Début du procès de la Clinique du Sport

La Clinique du Sport
La Clinique du Sport (© France)

Le procès de trois médecins de la Clinique du Sport pour "blessures involontaires" et "tromperie" a débuté mardi

Le procès de trois médecins de la Clinique du Sport pour "blessures involontaires" et "tromperie" a débuté mardiLe procès de trois médecins de la Clinique du Sport pour "blessures involontaires" et "tromperie" a débuté mardi

Jugés jusqu'au 28 octobre par le tribunal correctionnel de Paris, ils sont accusés d'avoir contribué par négligence des règles sanitaires à la propagation de la mycobactérie xenopie dans le réseau d'eau de la clinique.

58 patients opérés entre janvier 1988 et mai 1993 ont contracté une maladie s'apparentant à une tuberculose osseuse.

Une quarantaine de victimes se sont constituées parties civiles.

Réutilisation des kits d'intervention à usage unique, carences dans des protocole de stérilisation


Mis en cause pour avoir réutilisé des kits d'intervention à usage unique et pour des carences dans le protocole de stérilisation des instruments chirurgicaux, les trois praticiens, dont l'ancien directeur de cette clinique parisienne Pierre Sagnet, sont notamment poursuivis pour "blessures involontaires" et "tromperie".

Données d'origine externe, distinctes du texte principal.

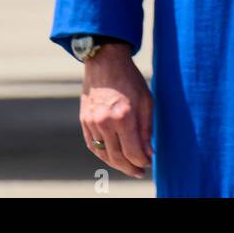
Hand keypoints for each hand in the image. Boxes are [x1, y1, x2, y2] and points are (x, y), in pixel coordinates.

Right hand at [79, 43, 151, 177]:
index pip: (133, 153)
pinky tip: (113, 157)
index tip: (149, 162)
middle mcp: (105, 122)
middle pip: (118, 158)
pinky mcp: (84, 120)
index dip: (143, 162)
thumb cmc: (130, 79)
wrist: (105, 60)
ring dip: (117, 164)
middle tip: (140, 172)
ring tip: (128, 166)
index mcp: (123, 117)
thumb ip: (146, 130)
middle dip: (130, 168)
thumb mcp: (146, 102)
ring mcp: (92, 122)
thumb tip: (148, 154)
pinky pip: (92, 145)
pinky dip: (103, 154)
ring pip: (104, 154)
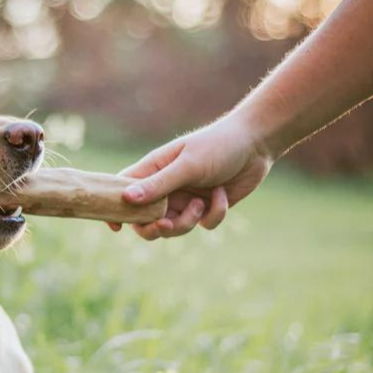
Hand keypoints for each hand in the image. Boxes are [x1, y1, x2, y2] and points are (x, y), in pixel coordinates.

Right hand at [112, 113, 273, 239]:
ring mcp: (185, 200)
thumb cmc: (217, 146)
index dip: (115, 210)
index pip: (122, 191)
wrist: (257, 144)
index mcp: (152, 171)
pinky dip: (213, 214)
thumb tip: (127, 199)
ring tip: (202, 203)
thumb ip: (158, 184)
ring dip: (187, 221)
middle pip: (144, 220)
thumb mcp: (187, 165)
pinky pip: (202, 225)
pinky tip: (222, 195)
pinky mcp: (206, 208)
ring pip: (173, 228)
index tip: (115, 227)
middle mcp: (165, 188)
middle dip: (154, 228)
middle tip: (165, 225)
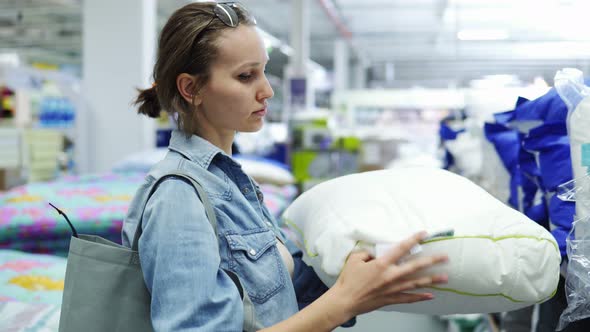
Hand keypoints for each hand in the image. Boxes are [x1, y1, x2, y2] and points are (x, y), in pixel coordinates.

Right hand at [332, 231, 448, 317]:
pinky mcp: (391, 299)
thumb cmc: (348, 280)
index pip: (402, 248)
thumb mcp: (355, 259)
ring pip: (416, 283)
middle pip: (416, 267)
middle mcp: (391, 276)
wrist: (345, 301)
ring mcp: (392, 289)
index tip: (424, 234)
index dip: (414, 240)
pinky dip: (420, 297)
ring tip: (445, 277)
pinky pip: (408, 298)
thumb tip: (375, 253)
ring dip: (432, 280)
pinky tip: (430, 296)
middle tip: (445, 257)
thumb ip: (367, 253)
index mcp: (382, 264)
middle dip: (432, 261)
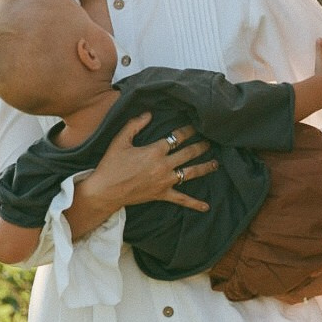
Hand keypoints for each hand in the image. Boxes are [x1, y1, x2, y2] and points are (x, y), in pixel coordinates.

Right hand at [84, 114, 218, 216]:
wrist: (105, 190)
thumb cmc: (111, 164)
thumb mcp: (120, 140)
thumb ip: (135, 124)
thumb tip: (149, 113)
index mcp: (155, 151)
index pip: (177, 137)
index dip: (188, 130)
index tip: (196, 126)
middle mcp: (164, 165)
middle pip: (188, 153)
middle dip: (201, 146)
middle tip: (209, 141)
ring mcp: (165, 181)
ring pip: (191, 173)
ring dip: (205, 167)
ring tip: (215, 163)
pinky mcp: (162, 194)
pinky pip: (182, 199)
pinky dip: (194, 204)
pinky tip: (206, 207)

Des accusations entièrement contestées par les intéressés qui ne doutent pas de "sortir la tête haute de cette histoire", assure Me Olivier Leclere, avocat du Dr Pierre Sagnet, directeur de l'établissement à l'époque des faits. "Au regard des connaissances et des pratiques de l'époque, toutes les précautions sanitaires ont été prises", argumente-t-il en soulignant le "paradoxe" de voir poursuivis les médecins à titre individuel et non la clinique, au titre de personne morale, comme organisatrice du protocole sanitaire. "Un chirurgien est-il responsable de la qualité du réseau d'eau de la clinique qui l'emploie? Non, à l'évidence", insiste Me Xavier Flécheux, avocat de Didier Bornert, l'un des médecins ayant opéré les patients contaminés, comme ses co-prévenus les Drs Sagnet et Patrick Béraud.

"C'est le symbole de ce qu'il ne faut pas faire en matière de médecine business"
Alors que la défense s'attache à minimiser la portée d'un procès "très éloigné des accusations de départ", les parties civiles insistent sur le caractère exemplaire de cette affaire. "C'est le symbole de presque tout ce qu'il ne faut pas faire en matière de 'médecine business' et le point de départ de la mise en lumière des maladies nosocomiales dans l'opinion publique", estime Me Patrick de la Grange, qui défend les intérêts de plusieurs victimes.

"C'est le plus gros scandale français en matière de maladie nosocomiale. Il y a eu un avant et un après Clinique du sport ", observe Alain-Michel Ceretti, époux de l'une des victimes.

L'association qu'il a fondée dans la foulée de cette affaire, baptisée "le Lien", est devenue le fer de lance de la bataille contre les infections contractées à l'hôpital qui ont fait l'objet, ces dernières années, de plusieurs évolutions réglementaires et législatives.

Alain-Michel Ceretti est depuis le 1er janvier chargé du nouveau pôle Médecine et Sécurité auprès du médiateur de la République.

La Clinique du Sport a mis des années avant de prendre les mesures pour stopper la contamination


L'ex-directeur de la Clinique du Sport est également poursuivi pour avoir attendu plusieurs années avant de prendre les mesures destinées à stopper la contamination. En octobre 1997, des milliers de patients de la clinique avaient été rappelés, sur injonction du ministère de la Santé, pour faire l'objet d'un dépistage systématique.